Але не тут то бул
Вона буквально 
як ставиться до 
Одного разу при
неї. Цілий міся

---

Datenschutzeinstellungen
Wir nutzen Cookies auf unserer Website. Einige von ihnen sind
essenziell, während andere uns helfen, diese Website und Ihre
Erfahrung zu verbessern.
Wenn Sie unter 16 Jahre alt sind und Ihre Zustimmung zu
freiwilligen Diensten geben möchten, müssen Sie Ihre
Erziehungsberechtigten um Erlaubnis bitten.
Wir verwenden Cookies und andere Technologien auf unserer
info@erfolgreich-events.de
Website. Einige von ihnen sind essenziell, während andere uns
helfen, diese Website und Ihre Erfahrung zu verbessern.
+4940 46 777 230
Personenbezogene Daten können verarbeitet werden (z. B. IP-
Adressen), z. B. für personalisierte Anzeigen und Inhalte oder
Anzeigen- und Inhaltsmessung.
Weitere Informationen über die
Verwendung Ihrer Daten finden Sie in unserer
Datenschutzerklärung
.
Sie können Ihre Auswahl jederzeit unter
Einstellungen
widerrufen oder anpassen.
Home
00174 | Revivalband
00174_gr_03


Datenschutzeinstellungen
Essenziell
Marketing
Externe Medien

§ EXERCISE DIRECTIONS: List each line in the listing that contains the string "unter".

§ RESULT OF THE TASK:
Wenn Sie unter 16 Jahre alt sind und Ihre Zustimmung zu
Sie können Ihre Auswahl jederzeit unter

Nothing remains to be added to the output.